Les lobbies des industriels et des chaines de restauration s’évertuent à démontrer la soi-disant « forte appétence des consommateurs d’Outre-Mer au goût sucré », à affirmer que nous avons développé « des gênes de restriction ».
Ils nous expliquent, la main sur le cœur, qu’ils n’ont fait jusqu’ici qu’obéir à nos envies de sucre.
Qu’à cela ne tienne : ils devront désormais obéir à notre volonté de rompre avec leurs pratiques dont les effets sont irréversibles : cécité, amputation, dialyse, impuissance sexuelle, obésité, AVC, infarctus…

Je ne saurais dire si nous souffrons réellement de prédispositions génétiques pour ces pathologies.
Mais je peux dire, en tout état de cause, que ces prédispositions génétiques soient avérées ou pas, que l’industrie agroalimentaire n’avait pas à les aggraver…
En matière de santé publique, la règle d’or, c’est le principe de précaution. Pendant toutes ces années, ce principe n’a pas été appliqué. Ou plutôt, il ne l’a été que trop pour protéger la santé financière des firmes de l’industrie agroalimentaire !
Il importe aujourd’hui de remédier aux effets néfastes d’une telle politique de complaisance qui peut s’analyser objectivement comme relevant de « la non-assistance à peuples en danger ».
L’article 4 de la PPL nous offre une excellente piste d’intervention en ouvrant l’accès des marchés publics de restauration collective aux productions locales.
Nous soutenons fortement cette démarche qui, en perspective, doit s’inscrire dans une politique de restructuration et de refondation de nos filières pour tendre vers une agriculture principalement nourricière.
Aussi, les programmes scolaires devraient intégrer des séances d’éducation alimentaire et la mise en place d’ateliers de nourriture dès le plus jeune âge.

D’autre part, si l’alignement des taux de sucre sur les taux pratiqués en France représente aujourd’hui une avancée, il ne constitue pas pour autant une fin en soi, un objectif ultime. A terme, nous devons pouvoir envisager d’aller en deçà des taux hexagonaux si notre situation sanitaire l’exige.

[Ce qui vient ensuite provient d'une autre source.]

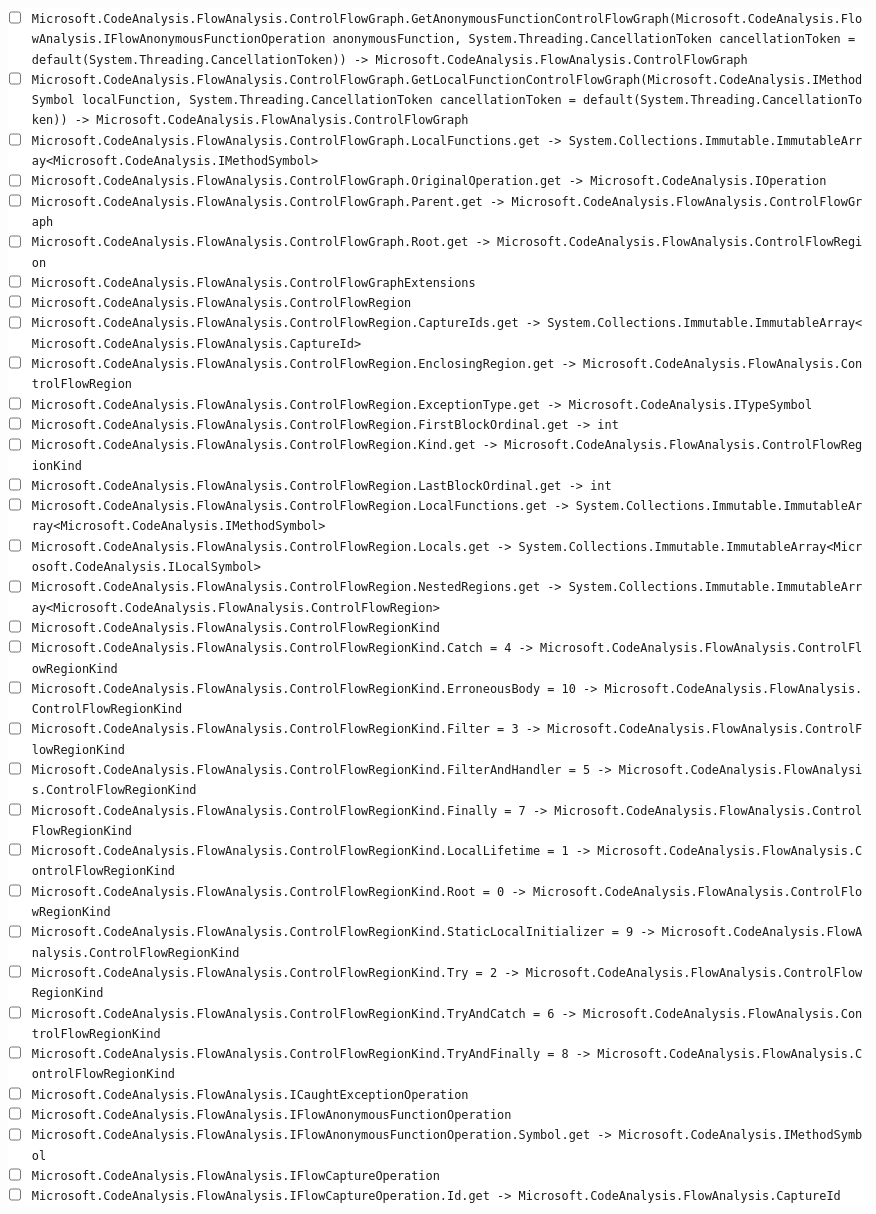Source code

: * [ ] `Microsoft.CodeAnalysis.FlowAnalysis.ControlFlowGraph.GetAnonymousFunctionControlFlowGraph(Microsoft.CodeAnalysis.FlowAnalysis.IFlowAnonymousFunctionOperation anonymousFunction, System.Threading.CancellationToken cancellationToken = default(System.Threading.CancellationToken)) -> Microsoft.CodeAnalysis.FlowAnalysis.ControlFlowGraph`
* [ ] `Microsoft.CodeAnalysis.FlowAnalysis.ControlFlowGraph.GetLocalFunctionControlFlowGraph(Microsoft.CodeAnalysis.IMethodSymbol localFunction, System.Threading.CancellationToken cancellationToken = default(System.Threading.CancellationToken)) -> Microsoft.CodeAnalysis.FlowAnalysis.ControlFlowGraph`
* [ ] `Microsoft.CodeAnalysis.FlowAnalysis.ControlFlowGraph.LocalFunctions.get -> System.Collections.Immutable.ImmutableArray<Microsoft.CodeAnalysis.IMethodSymbol>`
* [ ] `Microsoft.CodeAnalysis.FlowAnalysis.ControlFlowGraph.OriginalOperation.get -> Microsoft.CodeAnalysis.IOperation`
* [ ] `Microsoft.CodeAnalysis.FlowAnalysis.ControlFlowGraph.Parent.get -> Microsoft.CodeAnalysis.FlowAnalysis.ControlFlowGraph`
* [ ] `Microsoft.CodeAnalysis.FlowAnalysis.ControlFlowGraph.Root.get -> Microsoft.CodeAnalysis.FlowAnalysis.ControlFlowRegion`
* [ ] `Microsoft.CodeAnalysis.FlowAnalysis.ControlFlowGraphExtensions`
* [ ] `Microsoft.CodeAnalysis.FlowAnalysis.ControlFlowRegion`
* [ ] `Microsoft.CodeAnalysis.FlowAnalysis.ControlFlowRegion.CaptureIds.get -> System.Collections.Immutable.ImmutableArray<Microsoft.CodeAnalysis.FlowAnalysis.CaptureId>`
* [ ] `Microsoft.CodeAnalysis.FlowAnalysis.ControlFlowRegion.EnclosingRegion.get -> Microsoft.CodeAnalysis.FlowAnalysis.ControlFlowRegion`
* [ ] `Microsoft.CodeAnalysis.FlowAnalysis.ControlFlowRegion.ExceptionType.get -> Microsoft.CodeAnalysis.ITypeSymbol`
* [ ] `Microsoft.CodeAnalysis.FlowAnalysis.ControlFlowRegion.FirstBlockOrdinal.get -> int`
* [ ] `Microsoft.CodeAnalysis.FlowAnalysis.ControlFlowRegion.Kind.get -> Microsoft.CodeAnalysis.FlowAnalysis.ControlFlowRegionKind`
* [ ] `Microsoft.CodeAnalysis.FlowAnalysis.ControlFlowRegion.LastBlockOrdinal.get -> int`
* [ ] `Microsoft.CodeAnalysis.FlowAnalysis.ControlFlowRegion.LocalFunctions.get -> System.Collections.Immutable.ImmutableArray<Microsoft.CodeAnalysis.IMethodSymbol>`
* [ ] `Microsoft.CodeAnalysis.FlowAnalysis.ControlFlowRegion.Locals.get -> System.Collections.Immutable.ImmutableArray<Microsoft.CodeAnalysis.ILocalSymbol>`
* [ ] `Microsoft.CodeAnalysis.FlowAnalysis.ControlFlowRegion.NestedRegions.get -> System.Collections.Immutable.ImmutableArray<Microsoft.CodeAnalysis.FlowAnalysis.ControlFlowRegion>`
* [ ] `Microsoft.CodeAnalysis.FlowAnalysis.ControlFlowRegionKind`
* [ ] `Microsoft.CodeAnalysis.FlowAnalysis.ControlFlowRegionKind.Catch = 4 -> Microsoft.CodeAnalysis.FlowAnalysis.ControlFlowRegionKind`
* [ ] `Microsoft.CodeAnalysis.FlowAnalysis.ControlFlowRegionKind.ErroneousBody = 10 -> Microsoft.CodeAnalysis.FlowAnalysis.ControlFlowRegionKind`
* [ ] `Microsoft.CodeAnalysis.FlowAnalysis.ControlFlowRegionKind.Filter = 3 -> Microsoft.CodeAnalysis.FlowAnalysis.ControlFlowRegionKind`
* [ ] `Microsoft.CodeAnalysis.FlowAnalysis.ControlFlowRegionKind.FilterAndHandler = 5 -> Microsoft.CodeAnalysis.FlowAnalysis.ControlFlowRegionKind`
* [ ] `Microsoft.CodeAnalysis.FlowAnalysis.ControlFlowRegionKind.Finally = 7 -> Microsoft.CodeAnalysis.FlowAnalysis.ControlFlowRegionKind`
* [ ] `Microsoft.CodeAnalysis.FlowAnalysis.ControlFlowRegionKind.LocalLifetime = 1 -> Microsoft.CodeAnalysis.FlowAnalysis.ControlFlowRegionKind`
* [ ] `Microsoft.CodeAnalysis.FlowAnalysis.ControlFlowRegionKind.Root = 0 -> Microsoft.CodeAnalysis.FlowAnalysis.ControlFlowRegionKind`
* [ ] `Microsoft.CodeAnalysis.FlowAnalysis.ControlFlowRegionKind.StaticLocalInitializer = 9 -> Microsoft.CodeAnalysis.FlowAnalysis.ControlFlowRegionKind`
* [ ] `Microsoft.CodeAnalysis.FlowAnalysis.ControlFlowRegionKind.Try = 2 -> Microsoft.CodeAnalysis.FlowAnalysis.ControlFlowRegionKind`
* [ ] `Microsoft.CodeAnalysis.FlowAnalysis.ControlFlowRegionKind.TryAndCatch = 6 -> Microsoft.CodeAnalysis.FlowAnalysis.ControlFlowRegionKind`
* [ ] `Microsoft.CodeAnalysis.FlowAnalysis.ControlFlowRegionKind.TryAndFinally = 8 -> Microsoft.CodeAnalysis.FlowAnalysis.ControlFlowRegionKind`
* [ ] `Microsoft.CodeAnalysis.FlowAnalysis.ICaughtExceptionOperation`
* [ ] `Microsoft.CodeAnalysis.FlowAnalysis.IFlowAnonymousFunctionOperation`
* [ ] `Microsoft.CodeAnalysis.FlowAnalysis.IFlowAnonymousFunctionOperation.Symbol.get -> Microsoft.CodeAnalysis.IMethodSymbol`
* [ ] `Microsoft.CodeAnalysis.FlowAnalysis.IFlowCaptureOperation`
* [ ] `Microsoft.CodeAnalysis.FlowAnalysis.IFlowCaptureOperation.Id.get -> Microsoft.CodeAnalysis.FlowAnalysis.CaptureId`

Enfin, chez nos voisins cubains, un médicament dénommé Heberprot-P semble obtenir des résultats probants dans le traitement des plaies et autres ulcères des diabétiques et permet ainsi d’éviter l’amputation, solution plus coûteuse tant du point de vue psychologique que du point de vue financier mais qui pourtant se généralise dans nos hôpitaux.
Nous entendons défendre prochainement auprès du gouvernement la demande d’autorisation de tests cliniques en Martinique pour ce médicament.
Cette proposition de loi est donc, à mes yeux, juste une étape mais une étape juste qui doit être résolument poursuivie pour faire triompher définitivement les impératifs de santé publique sur toutes considérations mercantiles.